Circuit design text data
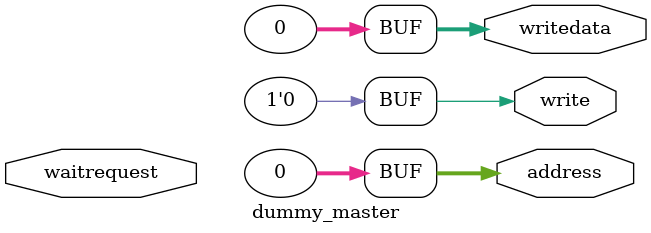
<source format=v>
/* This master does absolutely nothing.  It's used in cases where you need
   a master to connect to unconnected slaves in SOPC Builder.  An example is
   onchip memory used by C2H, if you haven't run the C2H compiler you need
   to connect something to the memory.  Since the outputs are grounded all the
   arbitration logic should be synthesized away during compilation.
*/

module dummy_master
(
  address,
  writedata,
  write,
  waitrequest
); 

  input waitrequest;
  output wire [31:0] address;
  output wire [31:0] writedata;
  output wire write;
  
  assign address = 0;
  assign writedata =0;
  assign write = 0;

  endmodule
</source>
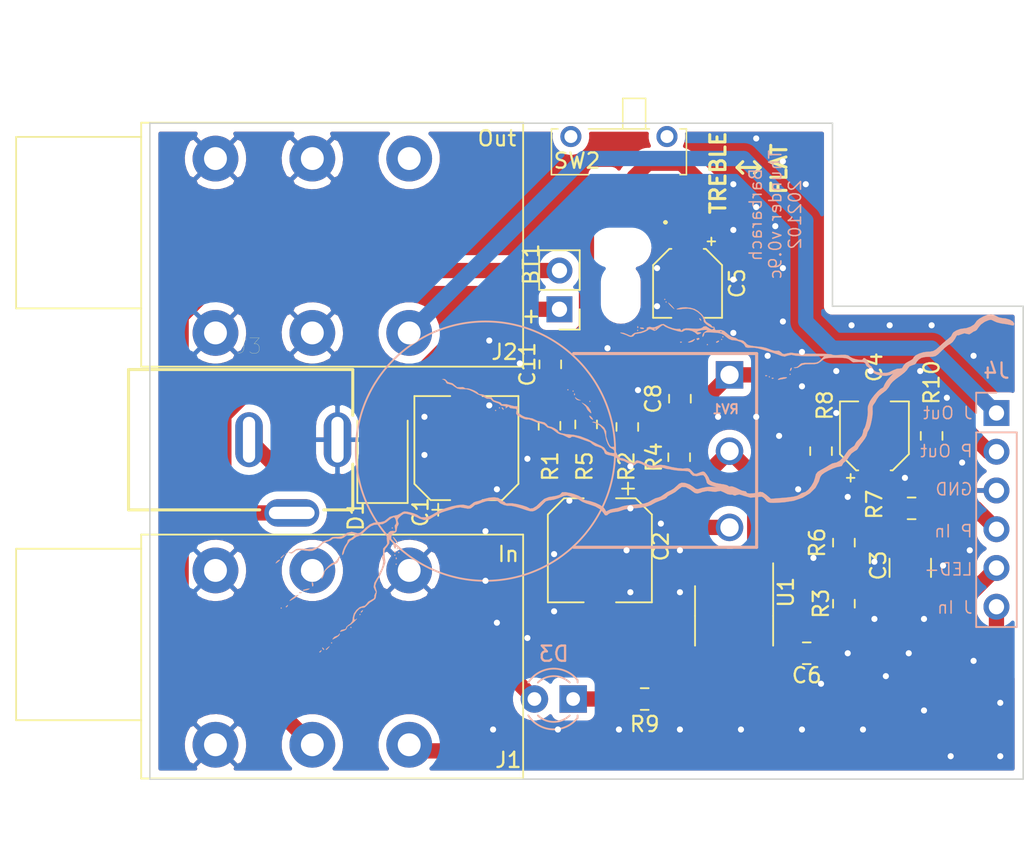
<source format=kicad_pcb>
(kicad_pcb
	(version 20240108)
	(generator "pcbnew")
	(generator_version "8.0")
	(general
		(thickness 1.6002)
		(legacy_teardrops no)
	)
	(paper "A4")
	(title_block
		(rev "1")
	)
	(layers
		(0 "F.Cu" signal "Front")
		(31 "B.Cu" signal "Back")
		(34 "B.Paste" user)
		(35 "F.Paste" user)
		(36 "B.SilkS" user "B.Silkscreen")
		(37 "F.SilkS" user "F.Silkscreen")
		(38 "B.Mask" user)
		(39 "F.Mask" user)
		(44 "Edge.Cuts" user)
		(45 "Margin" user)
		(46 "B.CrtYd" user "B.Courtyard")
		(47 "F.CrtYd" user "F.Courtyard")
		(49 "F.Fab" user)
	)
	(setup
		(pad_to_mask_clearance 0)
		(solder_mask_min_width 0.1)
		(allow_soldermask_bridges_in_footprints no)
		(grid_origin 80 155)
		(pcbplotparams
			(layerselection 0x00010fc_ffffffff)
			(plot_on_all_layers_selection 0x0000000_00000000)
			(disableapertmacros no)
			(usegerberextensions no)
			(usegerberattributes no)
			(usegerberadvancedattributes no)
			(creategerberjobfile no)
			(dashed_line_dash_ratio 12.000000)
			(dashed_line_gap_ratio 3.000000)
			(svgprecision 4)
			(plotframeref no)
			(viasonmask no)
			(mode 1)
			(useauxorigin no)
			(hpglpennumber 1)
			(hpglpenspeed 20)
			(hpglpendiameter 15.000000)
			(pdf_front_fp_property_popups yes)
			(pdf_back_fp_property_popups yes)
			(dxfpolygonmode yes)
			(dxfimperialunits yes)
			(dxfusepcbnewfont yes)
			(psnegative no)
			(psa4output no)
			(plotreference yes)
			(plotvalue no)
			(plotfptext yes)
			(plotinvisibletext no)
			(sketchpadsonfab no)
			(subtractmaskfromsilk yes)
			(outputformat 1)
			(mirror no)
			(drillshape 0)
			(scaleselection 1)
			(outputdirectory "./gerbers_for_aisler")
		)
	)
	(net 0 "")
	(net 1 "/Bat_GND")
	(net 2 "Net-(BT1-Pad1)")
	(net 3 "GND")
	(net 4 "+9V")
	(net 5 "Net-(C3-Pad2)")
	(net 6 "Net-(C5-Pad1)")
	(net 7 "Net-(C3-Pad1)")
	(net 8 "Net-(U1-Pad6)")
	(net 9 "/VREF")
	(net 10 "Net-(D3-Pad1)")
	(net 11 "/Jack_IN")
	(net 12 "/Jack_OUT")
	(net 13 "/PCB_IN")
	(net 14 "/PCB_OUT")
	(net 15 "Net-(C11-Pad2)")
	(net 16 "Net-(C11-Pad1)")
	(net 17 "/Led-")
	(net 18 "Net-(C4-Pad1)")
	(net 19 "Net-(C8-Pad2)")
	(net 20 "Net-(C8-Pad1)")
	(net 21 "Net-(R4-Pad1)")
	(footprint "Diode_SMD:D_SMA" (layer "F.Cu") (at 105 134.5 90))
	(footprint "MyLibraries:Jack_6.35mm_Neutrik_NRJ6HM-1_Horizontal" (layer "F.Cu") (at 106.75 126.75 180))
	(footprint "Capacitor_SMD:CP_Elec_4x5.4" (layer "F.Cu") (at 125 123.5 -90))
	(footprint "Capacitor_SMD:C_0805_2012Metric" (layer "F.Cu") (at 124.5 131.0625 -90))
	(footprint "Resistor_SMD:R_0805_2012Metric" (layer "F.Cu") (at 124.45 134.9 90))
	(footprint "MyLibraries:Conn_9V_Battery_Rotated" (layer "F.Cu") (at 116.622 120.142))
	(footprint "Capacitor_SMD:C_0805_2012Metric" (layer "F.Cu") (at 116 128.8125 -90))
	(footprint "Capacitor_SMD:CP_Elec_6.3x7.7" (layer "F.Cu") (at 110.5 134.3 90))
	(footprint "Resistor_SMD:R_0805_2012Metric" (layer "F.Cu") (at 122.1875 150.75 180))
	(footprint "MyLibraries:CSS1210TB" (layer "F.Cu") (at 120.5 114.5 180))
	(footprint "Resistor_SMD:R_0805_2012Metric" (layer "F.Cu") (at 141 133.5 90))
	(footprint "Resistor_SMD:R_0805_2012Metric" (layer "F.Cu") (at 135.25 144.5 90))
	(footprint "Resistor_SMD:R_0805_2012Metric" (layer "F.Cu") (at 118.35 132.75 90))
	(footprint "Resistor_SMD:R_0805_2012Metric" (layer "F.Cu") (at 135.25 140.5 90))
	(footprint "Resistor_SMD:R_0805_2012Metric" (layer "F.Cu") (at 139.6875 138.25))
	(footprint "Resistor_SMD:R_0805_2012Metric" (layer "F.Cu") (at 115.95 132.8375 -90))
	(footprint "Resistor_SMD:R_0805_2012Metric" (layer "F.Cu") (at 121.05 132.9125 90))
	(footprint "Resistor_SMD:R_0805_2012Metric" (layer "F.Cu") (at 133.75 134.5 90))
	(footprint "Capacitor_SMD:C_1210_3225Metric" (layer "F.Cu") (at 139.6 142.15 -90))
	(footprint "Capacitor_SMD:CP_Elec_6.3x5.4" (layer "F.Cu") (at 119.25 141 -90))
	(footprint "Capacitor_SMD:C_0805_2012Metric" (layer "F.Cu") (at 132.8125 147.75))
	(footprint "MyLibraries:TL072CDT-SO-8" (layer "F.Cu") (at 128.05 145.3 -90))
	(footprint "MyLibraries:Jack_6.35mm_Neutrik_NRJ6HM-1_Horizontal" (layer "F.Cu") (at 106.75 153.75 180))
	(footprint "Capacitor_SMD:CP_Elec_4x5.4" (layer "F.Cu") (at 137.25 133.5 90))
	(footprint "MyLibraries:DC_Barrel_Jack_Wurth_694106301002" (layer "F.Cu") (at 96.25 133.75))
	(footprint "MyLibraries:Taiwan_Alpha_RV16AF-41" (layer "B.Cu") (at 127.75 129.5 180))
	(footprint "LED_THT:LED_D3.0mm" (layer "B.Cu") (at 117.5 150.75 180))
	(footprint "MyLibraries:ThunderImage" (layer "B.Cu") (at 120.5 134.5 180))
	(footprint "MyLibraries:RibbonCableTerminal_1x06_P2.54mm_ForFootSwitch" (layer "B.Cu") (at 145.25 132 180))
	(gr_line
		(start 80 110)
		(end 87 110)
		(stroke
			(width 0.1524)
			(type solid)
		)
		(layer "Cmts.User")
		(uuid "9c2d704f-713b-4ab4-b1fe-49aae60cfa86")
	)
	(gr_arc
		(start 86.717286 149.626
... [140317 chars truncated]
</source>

- _Instructions to follow_
Nothing but the lines from the line that contains "120.5 134.5 180))" to the last line of the records above should appear in the answer; please copy them exactly.

- _Answer to this problem_
	(footprint "MyLibraries:ThunderImage" (layer "B.Cu") (at 120.5 134.5 180))
	(footprint "MyLibraries:RibbonCableTerminal_1x06_P2.54mm_ForFootSwitch" (layer "B.Cu") (at 145.25 132 180))
	(gr_line
		(start 80 110)
		(end 87 110)
		(stroke
			(width 0.1524)
			(type solid)
		)
		(layer "Cmts.User")
		(uuid "9c2d704f-713b-4ab4-b1fe-49aae60cfa86")
	)
	(gr_arc
		(start 86.717286 149.626
... [140317 chars truncated]
</source>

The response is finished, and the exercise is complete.